沈英嵐想了想,說:“那個叫阿爾帕德瑪的老巫婆說過,魔神艾尼有三個頭,分別是人面,蛇頭和貓頭。死蛇是作為蛇頭的替代品放進去確保儀式完整的,這二十年裏對阿蒙本體產生了什麽影響也說不定。”

解昭沈默下來,手指搭在棺材板的邊緣順著劃過去,微微黏膩的觸感就像還沒幹透的油漆,拿起來果然有一點不明顯的綠色。

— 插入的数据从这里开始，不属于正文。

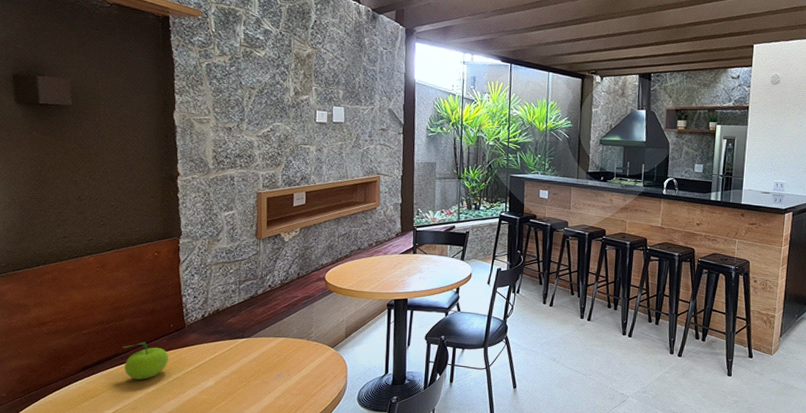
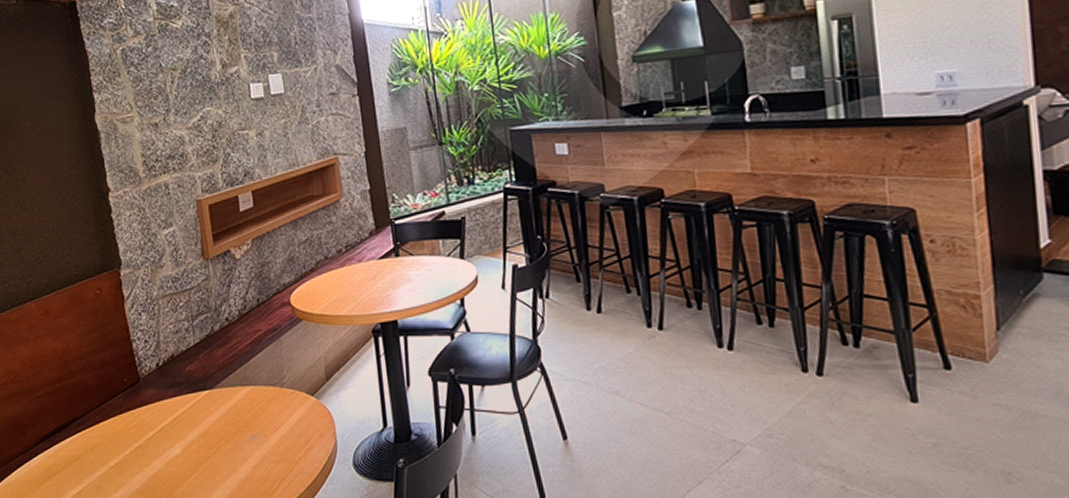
fruit: present [122,342,168,380] -> none [77,402,127,450]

“你們還記得老奧蔔斯汀是怎麽描述把戴爾蒙騙進棺材裏之後的情況嗎?”解昭忽然開口,“他說,他們壓在棺材上直到裏面的撞擊停止,然後把棺材留在原地,人直接走了。”

他用指甲刮了刮翹起的毛邊:“這部分其實我一直覺得有點不合常理,你們剛剛也看到了,奧蔔斯汀正常下葬的流程,是先敲釘子把四周封死,然後再埋進地下。”

“釘釘子的作用不確定,可以回去再跟小奧確認。我猜測,要麽是為了防盜墓賊——但是盜墓賊有工具且頻頻得手,並沒有因為釘了幾個釘子就知難而退了,所以這點存疑;要麽,考慮到這個世界存在惡魔、鬼怪、詛咒的設定,有可能是為了防止詐屍。”

蔣霆聽懂了:“你的意思是,普通的棺材都要釘釘子再下土,禁錮雙魔神的棺材不僅沒有埋進地底,甚至蓋子都可以隨意打開?”

沈英嵐立刻起身,繞到側邊,把歪向一邊的棺蓋扶了起來。

“確實沒有釘過的痕跡。”她檢查了一遍,給出結論,“完好無損。”

蔣霆端起手臂,沈聲道:“但是不能排除,綠棺本身是一件非常重要的驅魔容器,是占星術士要求他們不能做出任何破壞,所以才……”

確實存在這樣的可能性。

但是解昭回憶起從前看過的各種恐怖片,封住無法徹底消滅的鬼怪後,不是埋進深土就是關進神龕,要麽確保不可能有人能接觸到,要麽就會安排有能力鎮壓的人日常看管。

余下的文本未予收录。